Cheat-Seeking Missles

Tuesday, April 29, 2008

Boris, Ken, Barack And Hillary

There's another election going on that we in America aren't too aware of: Boris Johnson (right) is running against one of the great men we love to hate ("great" addresses "love to hate," not "men"), London mayor Ken Livingstone (left).

You'd think this would be a race about issues. After all, Livingstone has made himself into a symbol for post-modern, hard-left thinking, as Anne Appelbaum points out today in Slate:
His need to attract attention manifests itself in other ways: the expensive celebration he had planned to commemorate 50 years of Fidel Castro's dictatorial rule, for example, or his public embrace of a Muslim cleric who defends suicide bombing and advocates the death penalty for homosexuals. ... He called the U.S. ambassador to Britain a "chiseling little crook" and told a Jewish journalist he was behaving "like a concentration camp guard."
Eech. Less familiar to most of us is Johnson, but he's every bit as much a character:
Though he's been more staid than usual during the mayoral campaign, Boris is a man who can't stop telling jokes, whether at the expense of the aforementioned mistress or the people of Portsmouth (a city of "drugs, obesity, underachievement and Labour MPs").

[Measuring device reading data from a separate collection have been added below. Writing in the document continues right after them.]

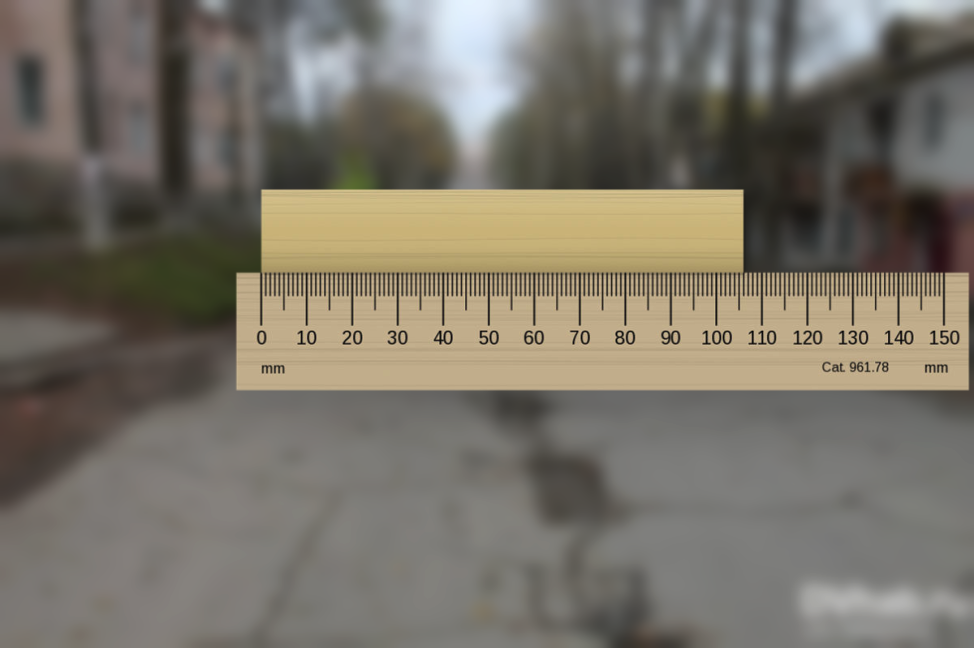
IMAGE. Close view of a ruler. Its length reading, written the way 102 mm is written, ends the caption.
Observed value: 106 mm
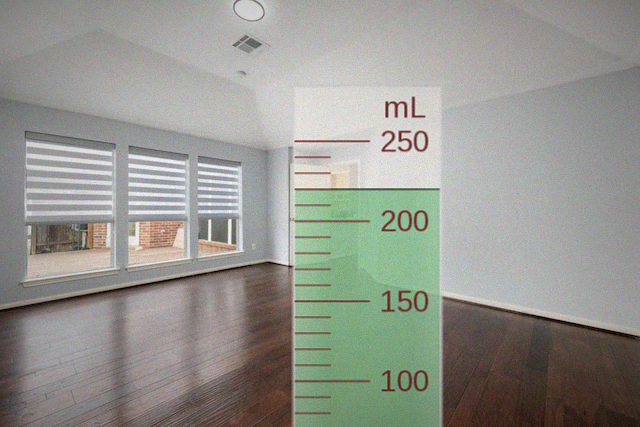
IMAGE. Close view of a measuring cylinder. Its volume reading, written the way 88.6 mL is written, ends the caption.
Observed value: 220 mL
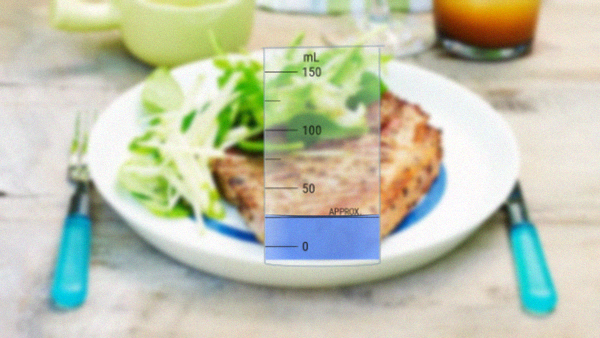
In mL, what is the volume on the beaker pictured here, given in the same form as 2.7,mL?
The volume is 25,mL
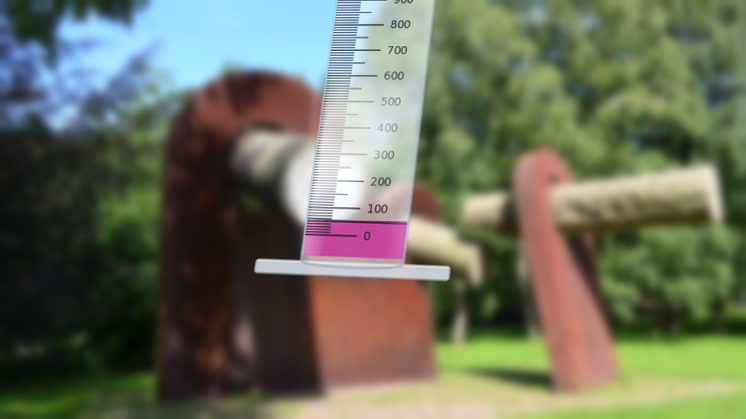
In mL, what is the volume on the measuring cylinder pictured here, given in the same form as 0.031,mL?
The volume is 50,mL
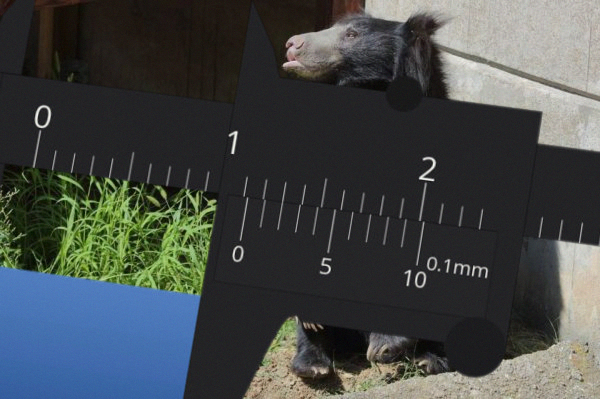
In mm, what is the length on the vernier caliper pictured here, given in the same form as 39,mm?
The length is 11.2,mm
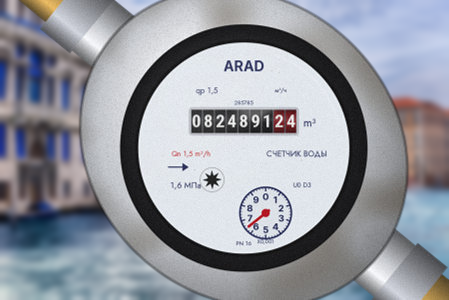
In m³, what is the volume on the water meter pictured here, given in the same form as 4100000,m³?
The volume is 824891.246,m³
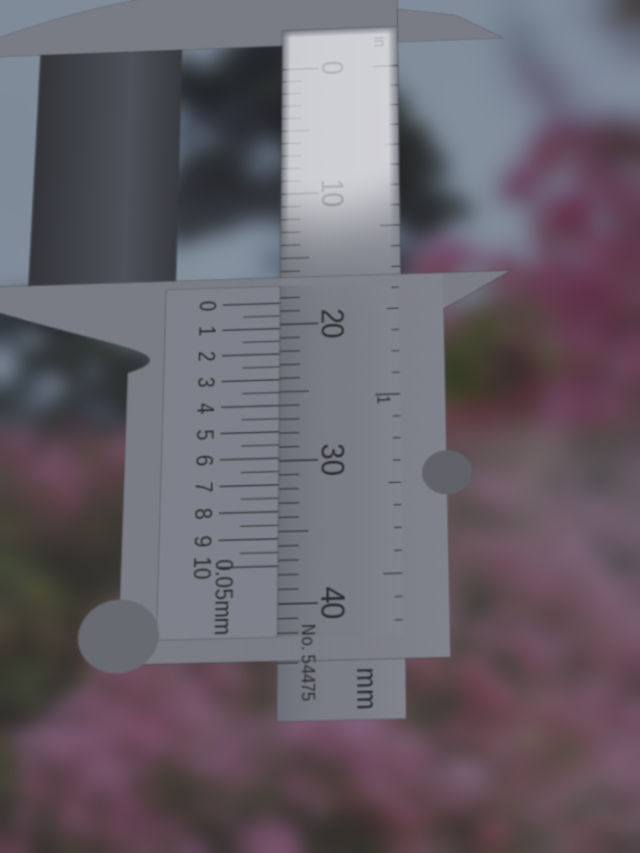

Adjectives like mop-haired, blustering, and old Etonian appear in just about every profile of him ever written. So does his most famous quotation—"Voting Tory will cause your wife to have bigger breasts and increase your chances of owning a BMW M3"—though that line is misleading since his sense of humor is usually far more self-deprecating. "Beneath the carefully constructed veneer of a blithering buffoon," he once remarked, "there lurks a blithering buffoon."
Of course we'll track this election (election day is May 1) because it could spell the end of Livingstone's horrific reign, but Applebaum says it's more than a clash of two very different belief systems:
But it's nevertheless worth watching because this campaign could well be a blueprint for the elections of the future since it is postmodern and post-ideological in the deepest sense: In a world in which "issues" are not the issue and ... there's nothing left to talk about except who said what to whom and whose tongue was sharper while doing so.
Sound like our Dem primary? More than a bit. But this is, in effect, a general election, not a primary.

Let's hope this is another way America keeps itself cut off from its European roots.